Cuando por fin consiguió poner de nuevo el pie en tierra firme fue para buscar falso consuelo en las más sucias tabernas y hediondos prostíbulos de Cádiz, viendo zarpar las naves que seguían la ruta de su venganza, pero sabiéndose incapaz por el momento de encarar una nueva e insufrible travesía.

Los barcos se iban, él se quedaba, y transcurrió casi un año sin que ello significase que remitieran sus ansias de desquite, sino que, por el contrario, el rencor amasado con mimo día tras día, fue haciendo madurar un plan que habría de proporcionarle la seguridad de que nadie le impediría en esta ocasión el desagravio.

Por fin, el día en que un extremeño recién llegado de la isla le proporcionó la certeza de una tal
Doña Mariana Montenegro
no podía ser otra que su ex esposa, malvendió «La Casona» y las tierras de La Gomera, fletó la más veloz carabela de la costa andaluza, buscó un piloto que había hecho por dos veces el viaje de ida y vuelta a «La Española», y contrató los servicios de media docena de facinerosos que no hubieran dudado a la hora de asesinar a su propia madre por tres piezas de oro.

Zarparon una noche de agosto, sin luces y en silencio, pusieron rumbo al suroeste dejando a los diez días las islas Canarias por la banda de babor, y tras una movida travesía en la que su estómago no cesó ni un solo momento de incordiarle, fondearon una brumosa tarde de octubre en una tranquila ensenada a unas quince millas de «Isabela».
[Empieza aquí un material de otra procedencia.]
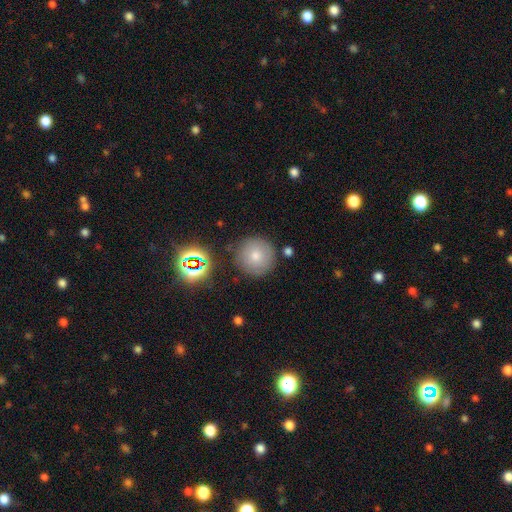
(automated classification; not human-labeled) Overall: smooth (74%). How rounded: round (96%). Merging: none (83%).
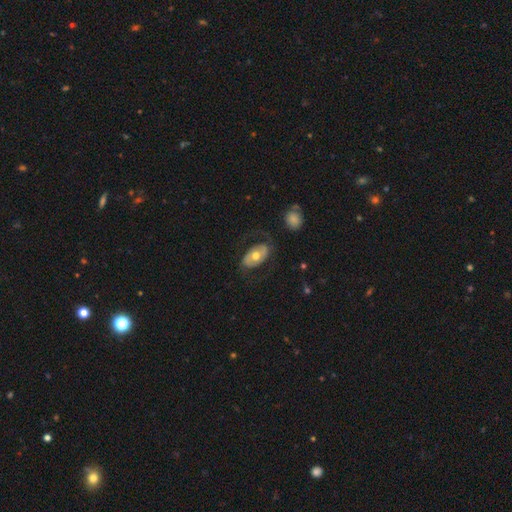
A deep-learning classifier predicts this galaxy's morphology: Smooth or featured? featured or disk (56%)
Edge-on disk? no (93%)
Bar? no (73%)
Spiral arms? yes (56%)
Bulge size? moderate (74%)
Merging? none (63%)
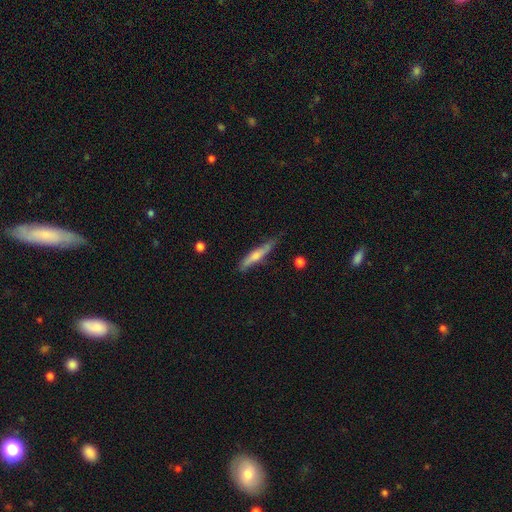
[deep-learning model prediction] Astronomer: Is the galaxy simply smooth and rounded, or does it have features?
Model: smooth — 48% (runner-up: featured or disk, 46%).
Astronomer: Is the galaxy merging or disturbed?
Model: none — 73%.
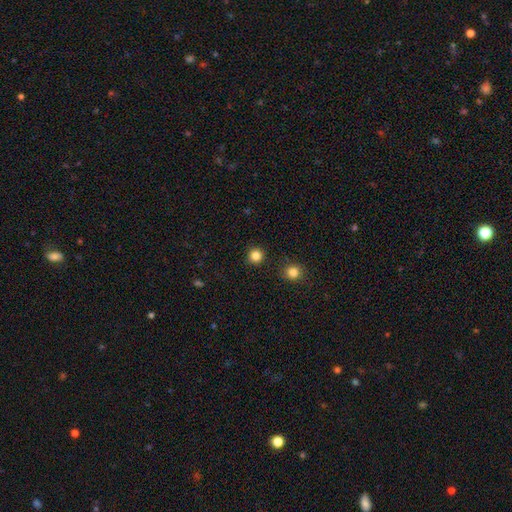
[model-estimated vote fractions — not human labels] Smooth or featured?
  - smooth: 84% *
  - star or artifact: 13%
  - featured or disk: 4%
How rounded?
  - round: 95% *
  - in between: 4%
  - cigar-shaped: 1%
Merging?
  - none: 92% *
  - minor disturbance: 5%
  - merger: 2%
  - major disturbance: 2%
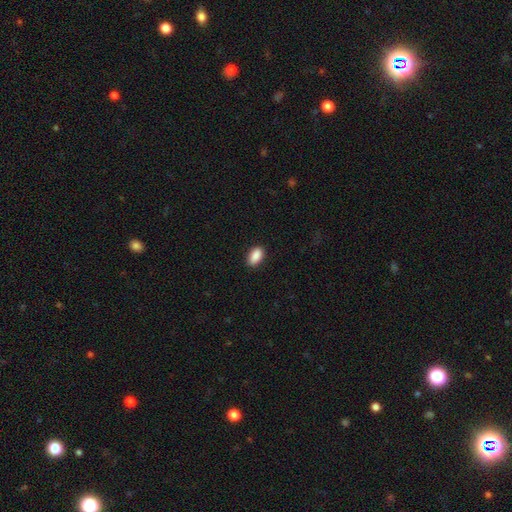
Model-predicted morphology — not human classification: The model was most divided on "merging": none: 88%, minor disturbance: 9%, major disturbance: 2%, merger: 1%. More confident: how rounded — in between (92%); smooth or featured — smooth (90%).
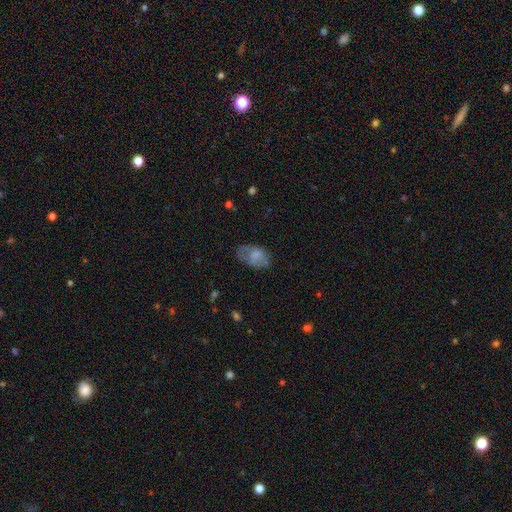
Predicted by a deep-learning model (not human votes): Smooth or featured? smooth (63%)
How rounded? in between (90%)
Merging? none (57%)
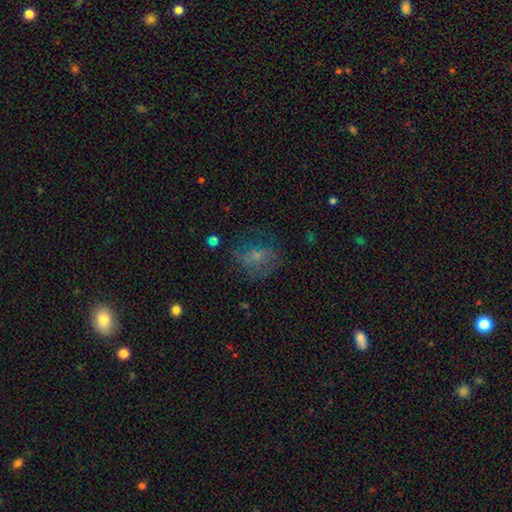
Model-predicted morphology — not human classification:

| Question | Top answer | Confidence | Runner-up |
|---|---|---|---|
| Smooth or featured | smooth | 54% | featured or disk (29%) |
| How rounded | round | 49% | tied: in between (49%) |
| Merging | none | 55% | major disturbance (22%) |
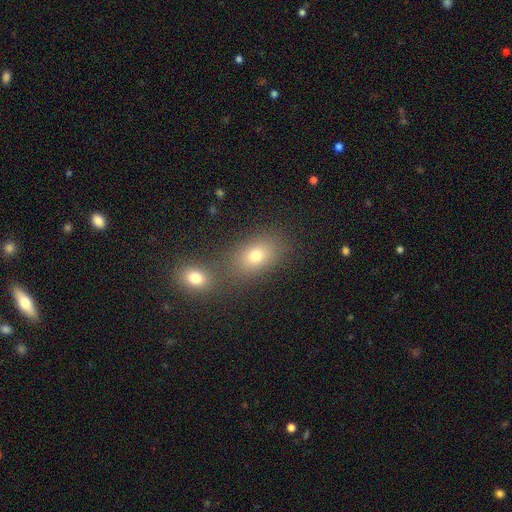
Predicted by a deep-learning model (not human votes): Smooth or featured?
  - smooth: 73% *
  - star or artifact: 14%
  - featured or disk: 12%
How rounded?
  - in between: 74% *
  - round: 24%
  - cigar-shaped: 2%
Merging?
  - none: 63% *
  - merger: 24%
  - minor disturbance: 10%
  - major disturbance: 4%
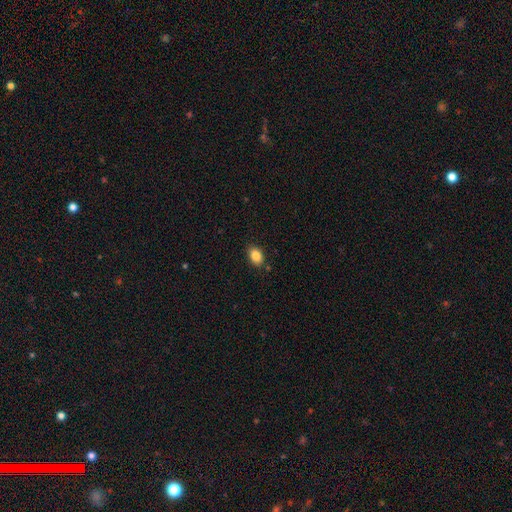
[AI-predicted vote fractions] A smooth galaxy with no disk features (86%) that is in between round and cigar-shaped (76%). Merging: none (85%).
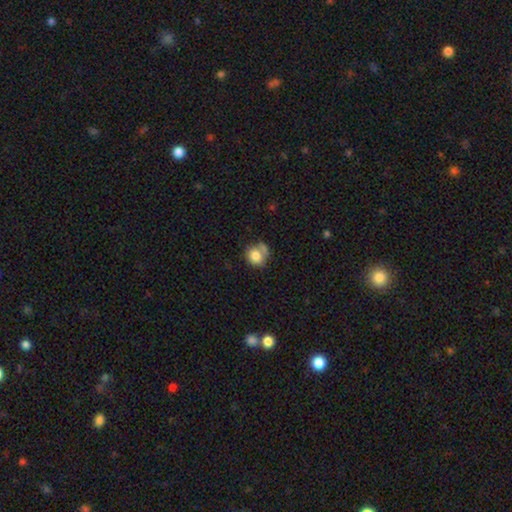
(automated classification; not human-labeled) The model was most divided on "merging": none: 50%, merger: 23%, minor disturbance: 18%, major disturbance: 9%. More confident: smooth or featured — smooth (80%); how rounded — round (78%).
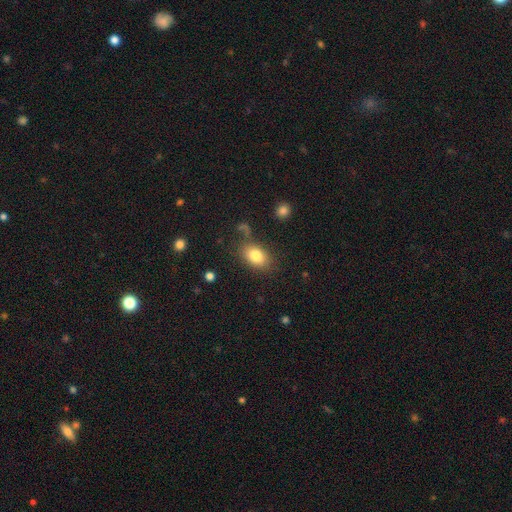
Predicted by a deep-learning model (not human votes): Morphology: type=smooth (82%); roundness=in between (84%); merging=none (78%).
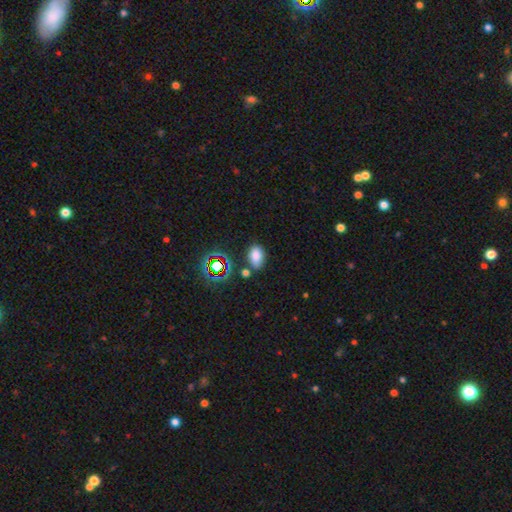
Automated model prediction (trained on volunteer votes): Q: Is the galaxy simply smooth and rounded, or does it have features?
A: smooth — 75%.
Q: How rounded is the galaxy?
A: in between — 85%.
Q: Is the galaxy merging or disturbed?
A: none — 72%.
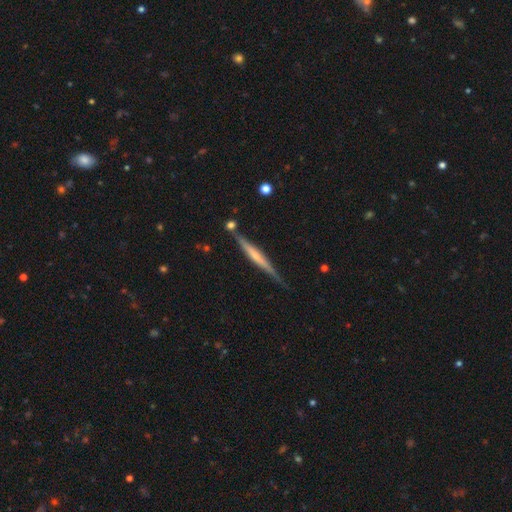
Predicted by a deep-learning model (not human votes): Smooth or featured: featured or disk — 65% (smooth — 29%)
Edge-on disk: yes — 97% (no — 3%)
Edge-on bulge: none — 43% (rounded — 42%)
Merging: none — 79% (minor disturbance — 14%)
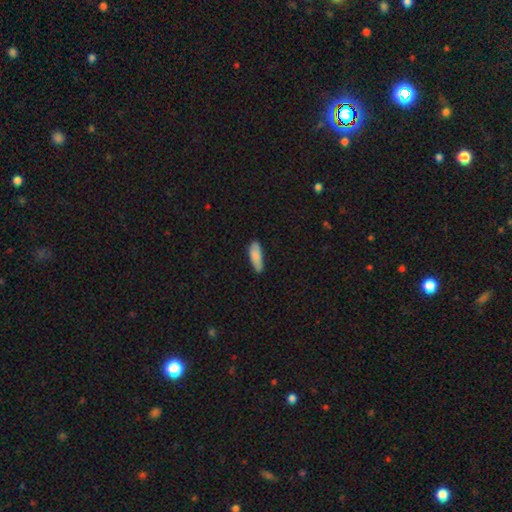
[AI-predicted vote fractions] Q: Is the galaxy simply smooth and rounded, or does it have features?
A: smooth — 85%.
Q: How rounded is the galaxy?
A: in between — 62%.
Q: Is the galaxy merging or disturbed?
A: none — 71%.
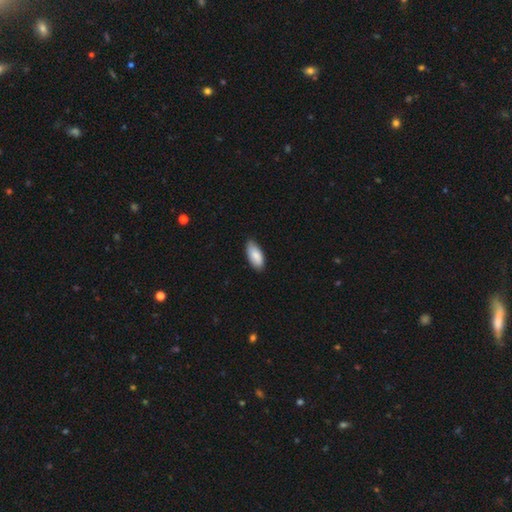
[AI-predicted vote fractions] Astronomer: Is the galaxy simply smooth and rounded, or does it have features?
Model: smooth — 86%.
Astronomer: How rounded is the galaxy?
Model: in between — 89%.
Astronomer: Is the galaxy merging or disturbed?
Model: none — 81%.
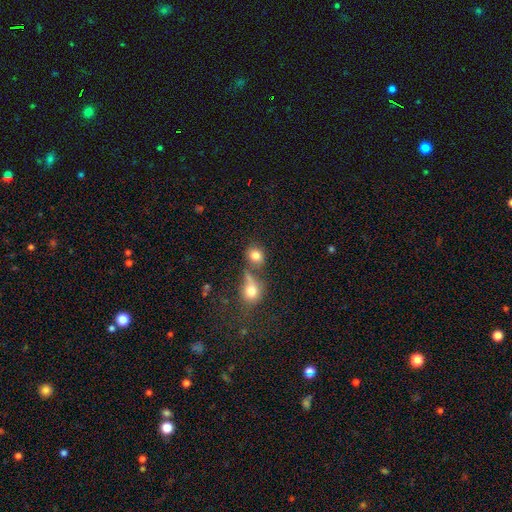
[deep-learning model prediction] A smooth galaxy with no disk features (80%) that is round (68%).

Vote fractions:
- Smooth or featured? smooth: 80% / star or artifact: 12% / featured or disk: 8%
- How rounded? round: 68% / in between: 31% / cigar-shaped: 1%
- Merging? none: 54% / merger: 29% / minor disturbance: 11% / major disturbance: 6%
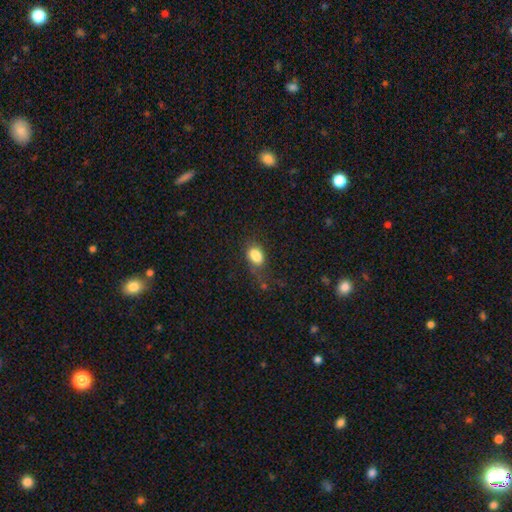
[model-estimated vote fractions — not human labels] A smooth galaxy with no disk features (83%) that is in between round and cigar-shaped (80%).

Vote fractions:
- Smooth or featured? smooth: 83% / star or artifact: 10% / featured or disk: 8%
- How rounded? in between: 80% / round: 18% / cigar-shaped: 2%
- Merging? none: 47% / minor disturbance: 27% / major disturbance: 19% / merger: 6%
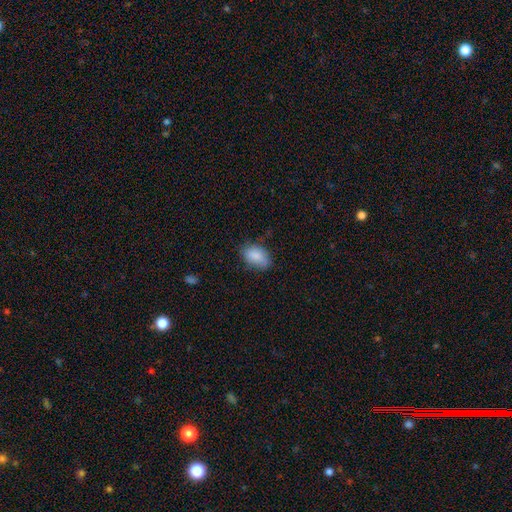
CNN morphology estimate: Smooth or featured? smooth (86%)
How rounded? in between (89%)
Merging? none (71%)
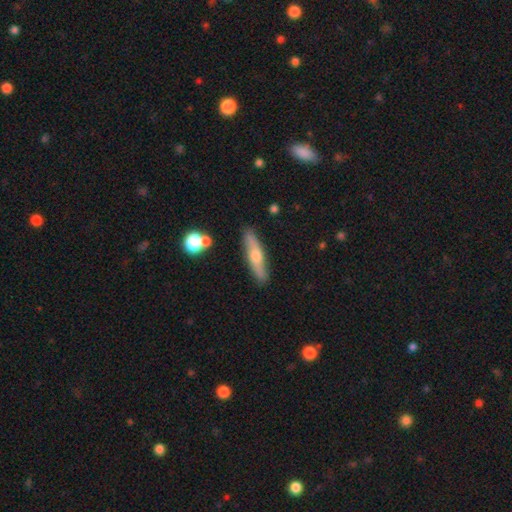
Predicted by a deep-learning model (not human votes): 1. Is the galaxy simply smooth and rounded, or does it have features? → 51% featured or disk, 43% smooth, 6% star or artifact.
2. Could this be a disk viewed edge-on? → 71% yes, 29% no.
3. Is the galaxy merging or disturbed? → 86% none, 10% minor disturbance, 2% merger, 2% major disturbance.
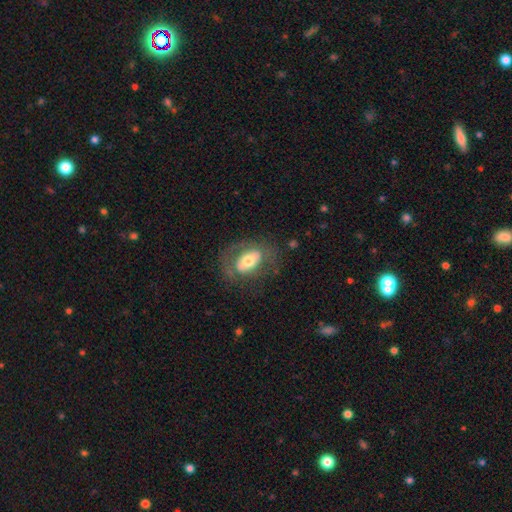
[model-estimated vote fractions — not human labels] Q: Smooth or featured?
A: featured or disk (45%); runner-up: smooth (37%)
Q: Merging?
A: none (80%); runner-up: minor disturbance (12%)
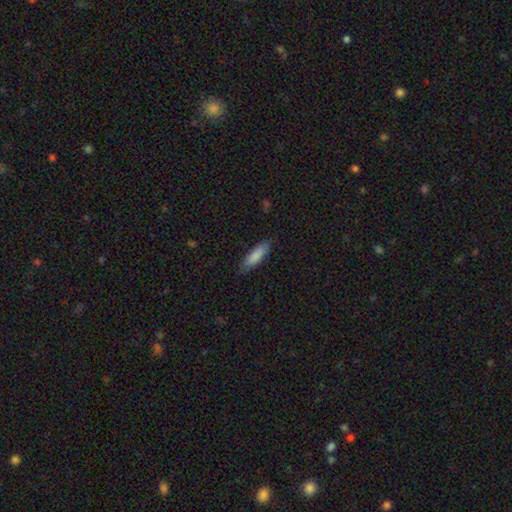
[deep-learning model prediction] This is clearly a smooth galaxy (85%). How rounded: possibly cigar-shaped (59%). Merging: clearly none (83%).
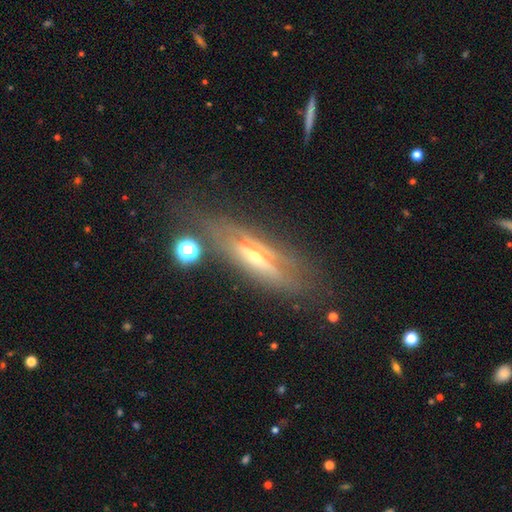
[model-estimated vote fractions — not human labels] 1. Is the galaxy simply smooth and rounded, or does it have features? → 75% featured or disk, 16% smooth, 9% star or artifact.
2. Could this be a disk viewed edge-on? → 80% yes, 20% no.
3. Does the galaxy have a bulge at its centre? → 81% rounded, 14% none, 5% boxy.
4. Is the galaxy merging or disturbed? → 73% none, 16% minor disturbance, 8% major disturbance, 3% merger.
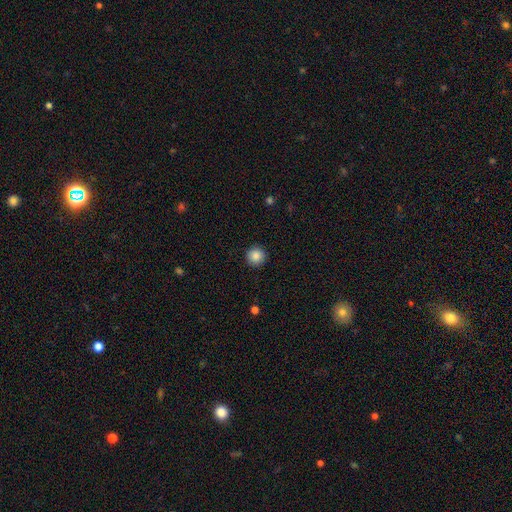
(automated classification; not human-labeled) This appears to be a smooth galaxy with no disk features (87%) that is round (95%). Merging: none (92%).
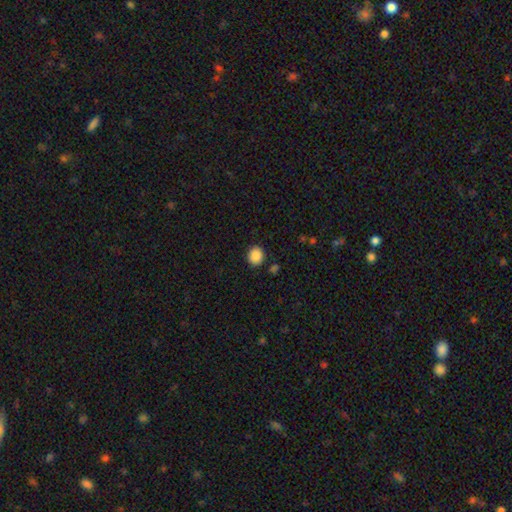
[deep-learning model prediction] Smooth or featured?
  - smooth: 88% *
  - star or artifact: 9%
  - featured or disk: 3%
How rounded?
  - round: 70% *
  - in between: 29%
  - cigar-shaped: 1%
Merging?
  - none: 88% *
  - minor disturbance: 7%
  - major disturbance: 2%
  - merger: 2%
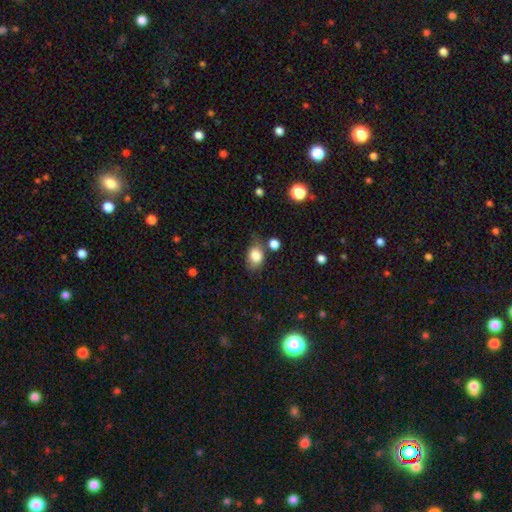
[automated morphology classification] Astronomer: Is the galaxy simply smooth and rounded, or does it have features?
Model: smooth — 83%.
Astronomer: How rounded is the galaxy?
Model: in between — 71%.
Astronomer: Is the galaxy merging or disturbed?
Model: none — 60%.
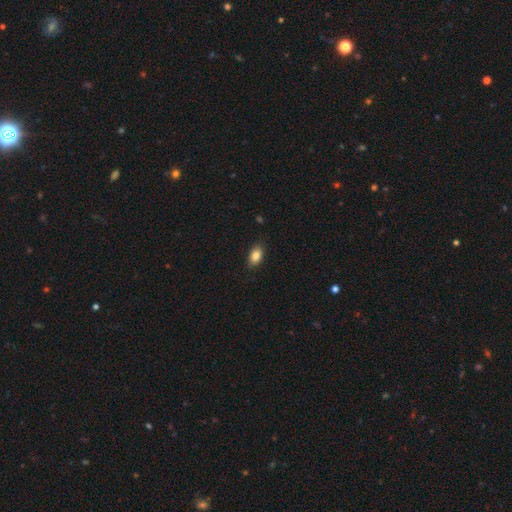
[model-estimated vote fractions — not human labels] Smooth or featured?
  - smooth: 86% *
  - star or artifact: 8%
  - featured or disk: 6%
How rounded?
  - in between: 88% *
  - round: 9%
  - cigar-shaped: 2%
Merging?
  - none: 86% *
  - minor disturbance: 11%
  - major disturbance: 2%
  - merger: 1%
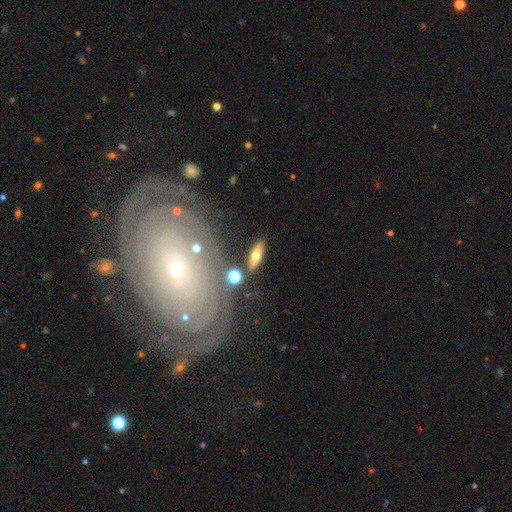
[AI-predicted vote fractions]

Aún aguardó tres días hasta saberse repuesto por completo, y por último armó a su tropa y emprendió la marcha con tanto o más sigilo que el que empleaba cuando acudía a la isla de Tenerife a tratar de sorprender a los salvajes «guanches».

Desembocaron a media noche en la amplia bahía, y lo primero que le sorprendió fue la quietud y el silencio de la ciudad dormida, sin una luz en las casas, una nave en el «puerto», una voz alertando a los centinelas, o el ladrido de un perro vagabundo.

—Esto no me gusta —oyó mascullar a sus espaldas—. Esa ciudad parece muerta.

—Olvida la ciudad —musitó autoritario—. Lo que importa es la granja que se alza entre la arboleda al final de la playa.

—¿Y si todo esto se encuentra repleto de salvajes?

—Habremos venido a morir lejos de casa.

—No era ése el trato —rezongó un gigantón que hedía a sudor y vómitos—. Pero ya que estamos aquí, no es cuestión de volverse con las manos vacías.

Continuaron su sigiloso avance, cada vez con más miedo, atentos a un rumor o un simple movimiento, convencidos de que en cualquier instante caería sobre ellos una sanguinaria banda de aborígenes armados y lamentando la mayoría de los malencarados asesinos la pésima ocurrencia de haber aceptado acompañar a un marido celoso en su infernal travesía del océano.

Creían ver fantasmas en todas partes, aunque tan sólo el manso rumor de las olas al acariciar la pacífica playa llegaba a sus oídos, y penetraron por fin en el amplio recinto de la granja, saltando como sombras las cercas de las cochiqueras ahora abandonadas, para introducirse sigilosamente en unas vacías cabañas que debía hacer ya semanas que se encontraban deshabitadas.